### TASK DESCRIPTION
From the items below, pull out every line that contains the word "искусство". Case counts.

### EXCERPTED RECORDS

════════════════

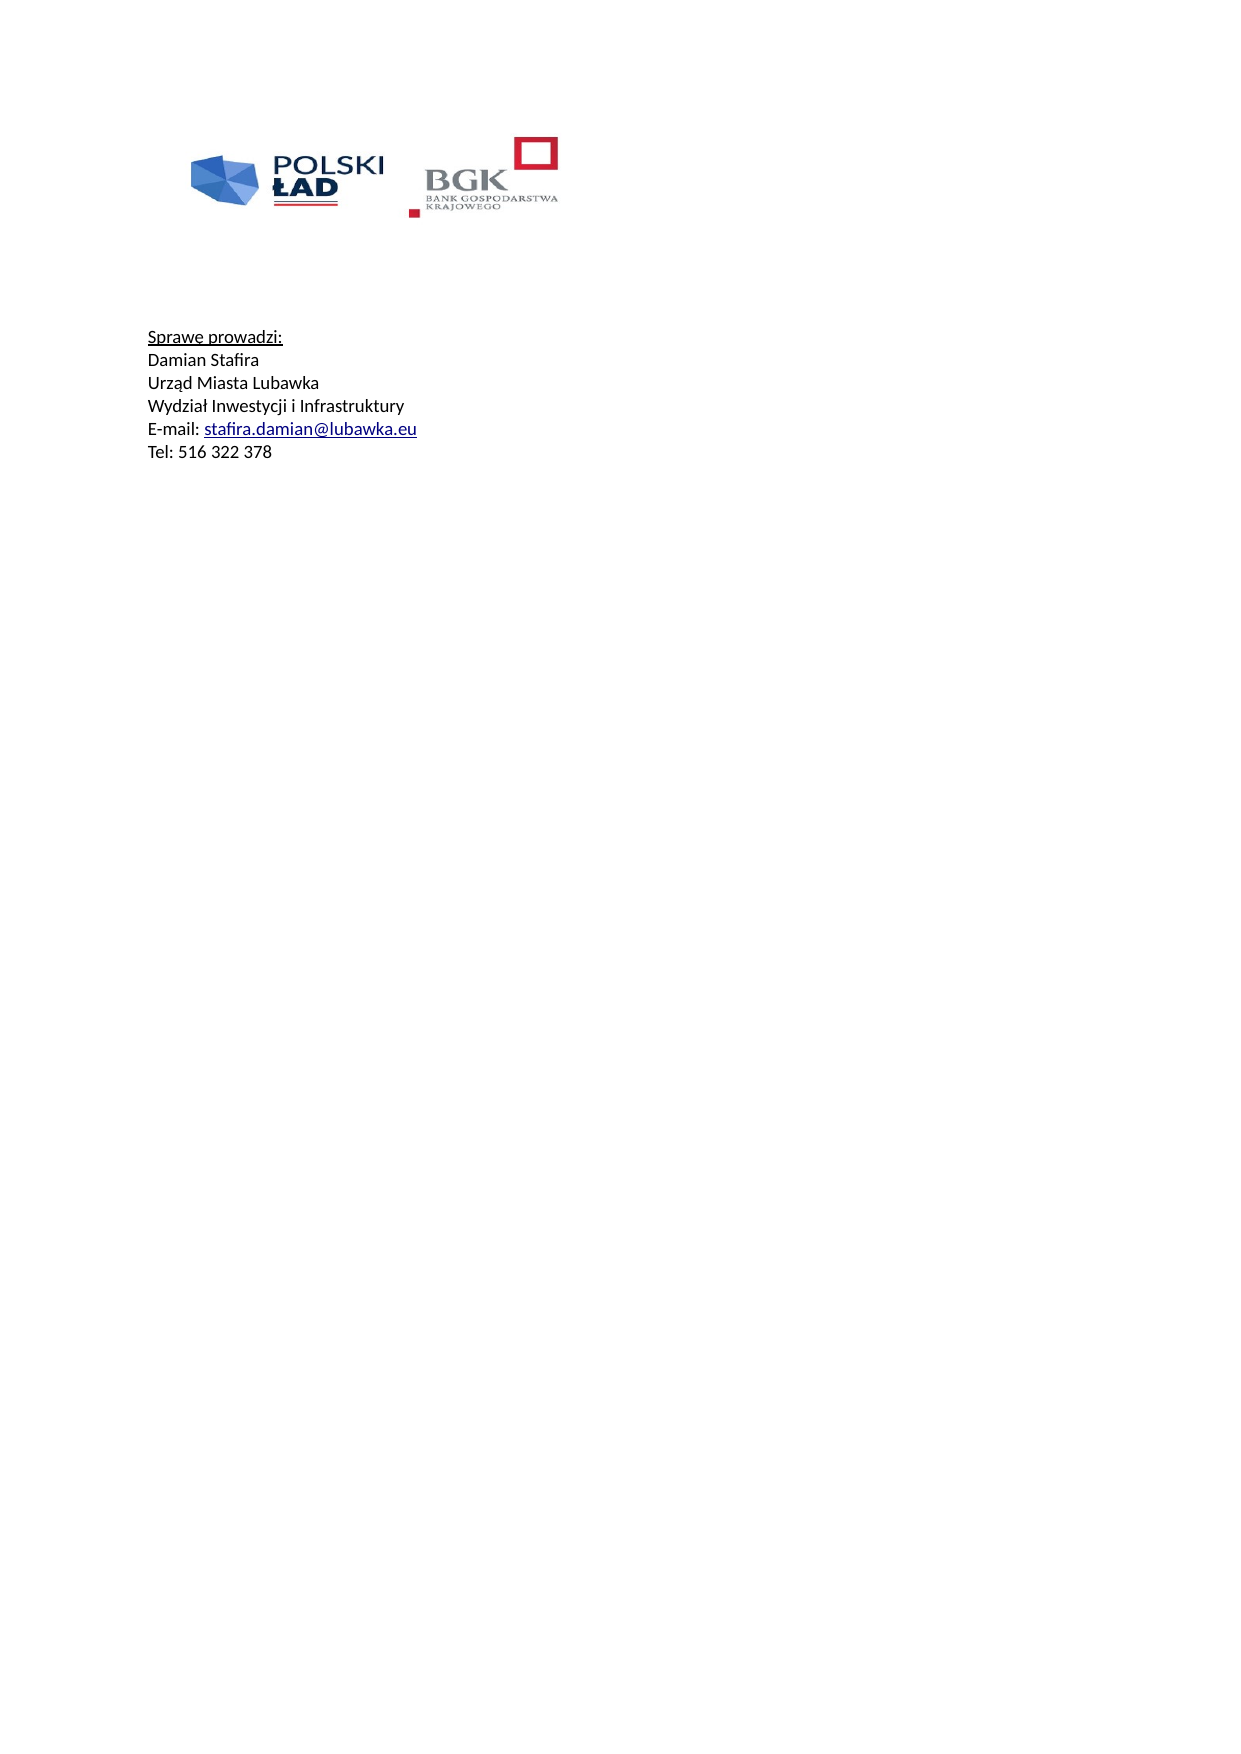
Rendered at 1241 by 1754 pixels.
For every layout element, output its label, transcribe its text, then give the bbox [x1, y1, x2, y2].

text Wydział Inwestycji i Infrastruktury [148, 394, 1093, 417]
text Tel: 516 322 378 [148, 440, 1093, 463]
text Damian Stafira [148, 348, 1093, 371]
text Sprawę prowadzi: [148, 325, 1093, 348]
text E-mail: stafira.damian@lubawka.eu [148, 417, 1093, 440]
text Urząd Miasta Lubawka [148, 371, 1093, 394]
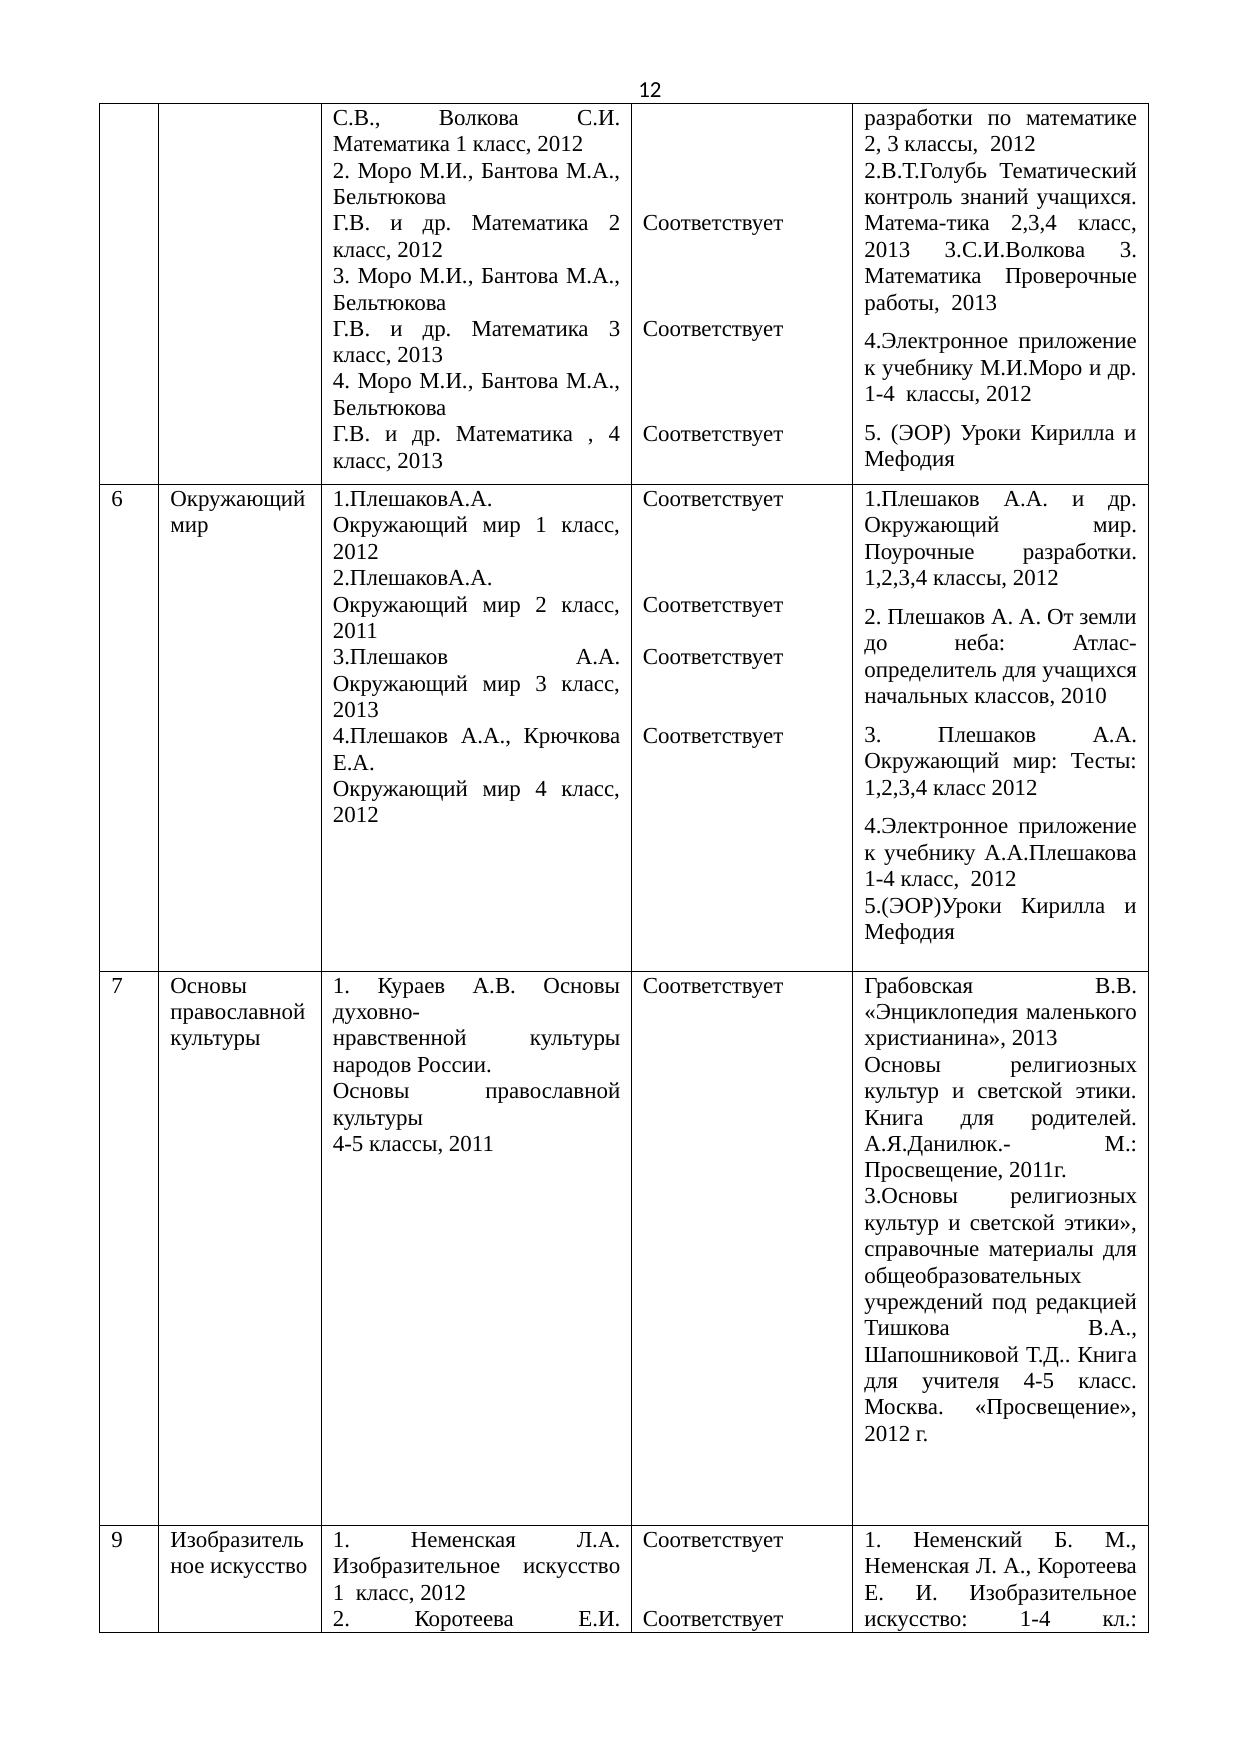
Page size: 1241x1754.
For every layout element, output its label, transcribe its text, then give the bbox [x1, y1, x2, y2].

table_cell С.В., Волкова С.И. Математика 1 класс, 2012 2. Моро М.И., Бантова М.А., Бельтюкова Г.В. и др. Математика 2 класс, 2012 3. Моро М.И., Бантова М.А., Бельтюкова Г.В. и др. Математика 3 класс, 2013 4. Моро М.И., Бантова М.А., Бельтюкова Г.В. и др. Математика , 4 класс, 2013 [322, 104, 631, 484]
table_cell Соответствует Соответствует [632, 1526, 852, 1632]
table_cell 1. Неменский Б. М., Неменская Л. А., Коротеева Е. И. Изобразительное искусство: 1-4 кл.: [853, 1526, 1148, 1632]
table_cell Грабовская В.В. «Энциклопедия маленького христианина», 2013 Основы религиозных культур и светской этики. Книга для родителей. А.Я.Данилюк.- М.: Просвещение, 2011г. 3.Основы религиозных культур и светской этики», справочные материалы для общеобразовательных учреждений под редакцией Тишкова В.А., Шапошниковой Т.Д.. Книга для учителя 4-5 класс. Москва. «Просвещение», 2012 г. [853, 972, 1148, 1525]
table_cell 7 [100, 972, 158, 1525]
table_cell [159, 104, 321, 484]
table_cell Основы православной культуры [159, 972, 321, 1525]
table_cell Окружающий мир [159, 485, 321, 971]
table_cell Соответствует Соответствует Соответствует [632, 104, 852, 484]
table_cell [100, 104, 158, 484]
table_cell 9 [100, 1526, 158, 1632]
table_cell Соответствует Соответствует Соответствует Соответствует [632, 485, 852, 971]
table_cell 1. Кураев А.В. Основы духовно- нравственной культуры народов России. Основы православной культуры 4-5 классы, 2011 [322, 972, 631, 1525]
table_cell 6 [100, 485, 158, 971]
table_cell Соответствует [632, 972, 852, 1525]
table_cell 1.ПлешаковА.А. Окружающий мир 1 класс, 2012 2.ПлешаковА.А. Окружающий мир 2 класс, 2011 3.Плешаков А.А. Окружающий мир 3 класс, 2013 4.Плешаков А.А., Крючкова Е.А. Окружающий мир 4 класс, 2012 [322, 485, 631, 971]
table_cell разработки по математике 2, 3 классы, 2012 2.В.Т.Голубь Тематический контроль знаний учащихся. Матема-тика 2,3,4 класс, 2013 3.С.И.Волкова 3. Математика Проверочные работы, 2013 4.Электронное приложение к учебнику М.И.Моро и др. 1-4 классы, 2012 5. (ЭОР) Уроки Кирилла и Мефодия [853, 104, 1148, 484]
table_cell 1.Плешаков А.А. и др. Окружающий мир. Поурочные разработки. 1,2,3,4 классы, 2012 2. Плешаков А. А. От земли до неба: Атлас-определитель для учащихся начальных классов, 2010 3. Плешаков А.А. Окружающий мир: Тесты: 1,2,3,4 класс 2012 4.Электронное приложение к учебнику А.А.Плешакова 1-4 класс, 2012 5.(ЭОР)Уроки Кирилла и Мефодия [853, 485, 1148, 971]
table_cell 1. Неменская Л.А. Изобразительное искусство 1 класс, 2012 2. Коротеева Е.И. [322, 1526, 631, 1632]
table_cell Изобразительное искусство [159, 1526, 321, 1632]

════════════════

### RESULT OF THIS TASK
table_cell 1. Неменский Б. М., Неменская Л. А., Коротеева Е. И. Изобразительное искусство: 1-4 кл.: [853, 1526, 1148, 1632]
table_cell 1. Неменская Л.А. Изобразительное искусство 1 класс, 2012 2. Коротеева Е.И. [322, 1526, 631, 1632]
table_cell Изобразительное искусство [159, 1526, 321, 1632]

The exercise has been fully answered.